**ACTIVITY**
Whenever a line of the data below holds the string "bottom", copy that line.

**GIVEN DATA**
--*--
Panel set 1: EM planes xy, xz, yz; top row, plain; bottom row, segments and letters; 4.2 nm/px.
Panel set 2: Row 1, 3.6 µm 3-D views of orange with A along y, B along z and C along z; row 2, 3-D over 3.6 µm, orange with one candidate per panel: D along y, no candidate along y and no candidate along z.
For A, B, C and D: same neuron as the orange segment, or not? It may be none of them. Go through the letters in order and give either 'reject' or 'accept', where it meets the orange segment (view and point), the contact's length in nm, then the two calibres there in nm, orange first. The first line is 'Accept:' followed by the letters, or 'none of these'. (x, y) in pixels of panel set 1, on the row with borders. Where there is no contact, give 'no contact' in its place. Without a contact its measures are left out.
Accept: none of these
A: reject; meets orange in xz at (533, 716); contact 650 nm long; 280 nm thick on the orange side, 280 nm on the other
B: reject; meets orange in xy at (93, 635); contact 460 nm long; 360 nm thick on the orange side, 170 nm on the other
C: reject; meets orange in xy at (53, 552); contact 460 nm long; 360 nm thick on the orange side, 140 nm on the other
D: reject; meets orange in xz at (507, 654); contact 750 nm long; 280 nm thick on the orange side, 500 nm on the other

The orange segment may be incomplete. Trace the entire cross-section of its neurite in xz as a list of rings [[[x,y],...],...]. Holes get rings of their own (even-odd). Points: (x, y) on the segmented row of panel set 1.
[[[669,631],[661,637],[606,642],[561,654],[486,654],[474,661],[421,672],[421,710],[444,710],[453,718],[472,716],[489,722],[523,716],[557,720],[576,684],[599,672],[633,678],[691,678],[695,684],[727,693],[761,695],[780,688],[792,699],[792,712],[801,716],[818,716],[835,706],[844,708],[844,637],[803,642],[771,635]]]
--*--
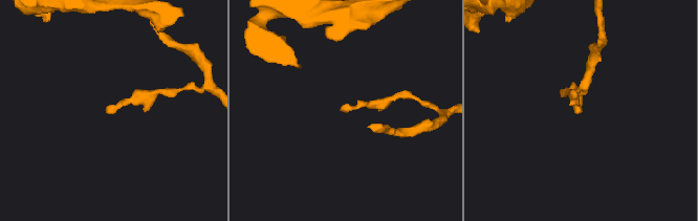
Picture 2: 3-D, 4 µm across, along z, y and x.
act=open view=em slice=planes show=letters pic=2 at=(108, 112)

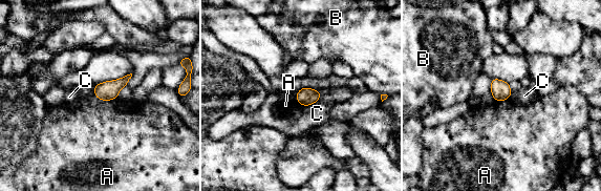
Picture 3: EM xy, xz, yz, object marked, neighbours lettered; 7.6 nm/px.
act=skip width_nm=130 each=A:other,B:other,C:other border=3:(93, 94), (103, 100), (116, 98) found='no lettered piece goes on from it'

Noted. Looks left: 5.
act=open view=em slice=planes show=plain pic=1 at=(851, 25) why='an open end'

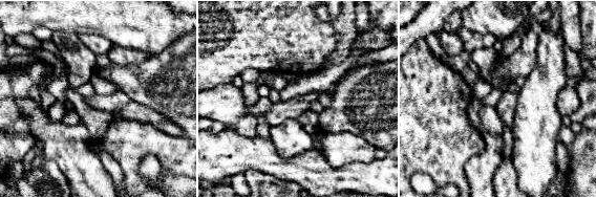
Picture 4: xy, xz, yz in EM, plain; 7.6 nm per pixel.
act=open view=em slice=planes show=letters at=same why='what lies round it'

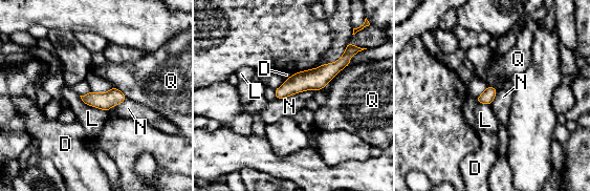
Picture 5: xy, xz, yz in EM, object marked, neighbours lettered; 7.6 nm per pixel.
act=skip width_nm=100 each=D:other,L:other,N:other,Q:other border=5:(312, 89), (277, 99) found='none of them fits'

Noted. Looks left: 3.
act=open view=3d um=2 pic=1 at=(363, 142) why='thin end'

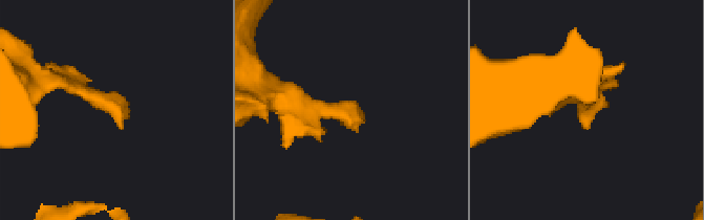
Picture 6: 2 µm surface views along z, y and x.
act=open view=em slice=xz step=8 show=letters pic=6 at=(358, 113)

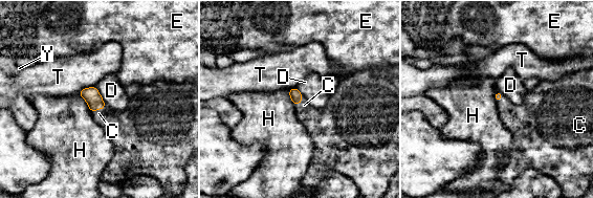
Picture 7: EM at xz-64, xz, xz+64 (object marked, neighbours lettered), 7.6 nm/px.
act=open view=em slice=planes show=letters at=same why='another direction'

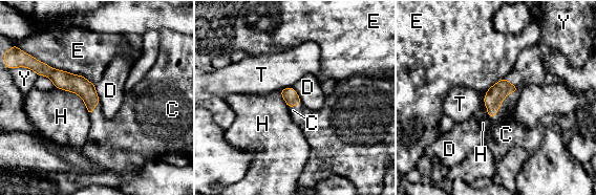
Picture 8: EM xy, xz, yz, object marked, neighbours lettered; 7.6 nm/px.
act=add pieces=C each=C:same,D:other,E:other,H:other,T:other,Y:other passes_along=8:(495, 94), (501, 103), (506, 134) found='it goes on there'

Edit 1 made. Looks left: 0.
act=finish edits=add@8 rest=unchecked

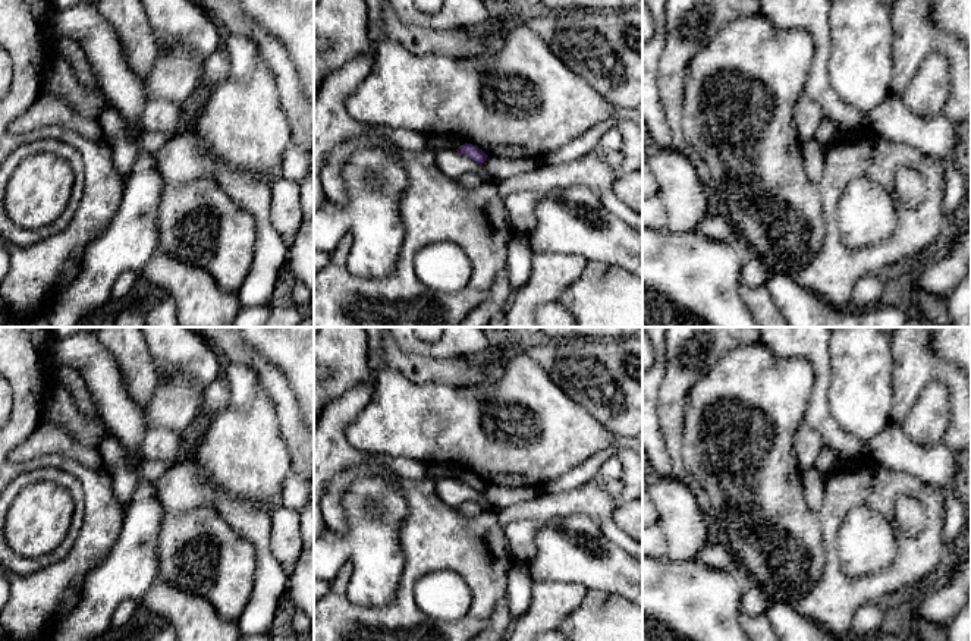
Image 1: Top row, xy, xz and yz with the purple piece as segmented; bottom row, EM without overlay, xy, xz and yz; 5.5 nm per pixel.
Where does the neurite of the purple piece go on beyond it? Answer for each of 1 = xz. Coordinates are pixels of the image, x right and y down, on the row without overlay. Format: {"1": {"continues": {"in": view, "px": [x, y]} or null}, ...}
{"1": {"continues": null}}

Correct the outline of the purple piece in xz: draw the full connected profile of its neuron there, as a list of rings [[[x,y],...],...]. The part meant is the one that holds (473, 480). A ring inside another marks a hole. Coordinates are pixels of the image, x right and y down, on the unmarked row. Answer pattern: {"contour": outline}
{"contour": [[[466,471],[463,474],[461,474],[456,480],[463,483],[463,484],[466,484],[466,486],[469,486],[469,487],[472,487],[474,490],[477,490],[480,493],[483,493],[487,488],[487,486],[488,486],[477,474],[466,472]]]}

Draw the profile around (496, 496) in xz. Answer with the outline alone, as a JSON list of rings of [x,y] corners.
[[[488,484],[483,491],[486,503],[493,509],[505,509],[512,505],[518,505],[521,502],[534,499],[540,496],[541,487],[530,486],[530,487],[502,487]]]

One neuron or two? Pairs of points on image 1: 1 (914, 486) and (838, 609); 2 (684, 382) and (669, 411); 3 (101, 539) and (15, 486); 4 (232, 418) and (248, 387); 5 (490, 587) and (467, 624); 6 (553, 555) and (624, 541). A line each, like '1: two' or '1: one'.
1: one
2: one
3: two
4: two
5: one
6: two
--*--
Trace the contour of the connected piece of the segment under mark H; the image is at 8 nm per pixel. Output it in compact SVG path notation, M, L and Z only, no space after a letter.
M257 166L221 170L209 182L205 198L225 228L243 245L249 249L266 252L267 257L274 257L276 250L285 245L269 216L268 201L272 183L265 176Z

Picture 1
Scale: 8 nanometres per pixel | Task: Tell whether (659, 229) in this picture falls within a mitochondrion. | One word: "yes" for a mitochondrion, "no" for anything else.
--*--
**SOLUTION BELOW**
Panel set 1: EM planes xy, xz, yz; top row, plain; bottom row, segments and letters; 4.2 nm/px.
Image 1: Top row, xy, xz and yz with the purple piece as segmented; bottom row, EM without overlay, xy, xz and yz; 5.5 nm per pixel.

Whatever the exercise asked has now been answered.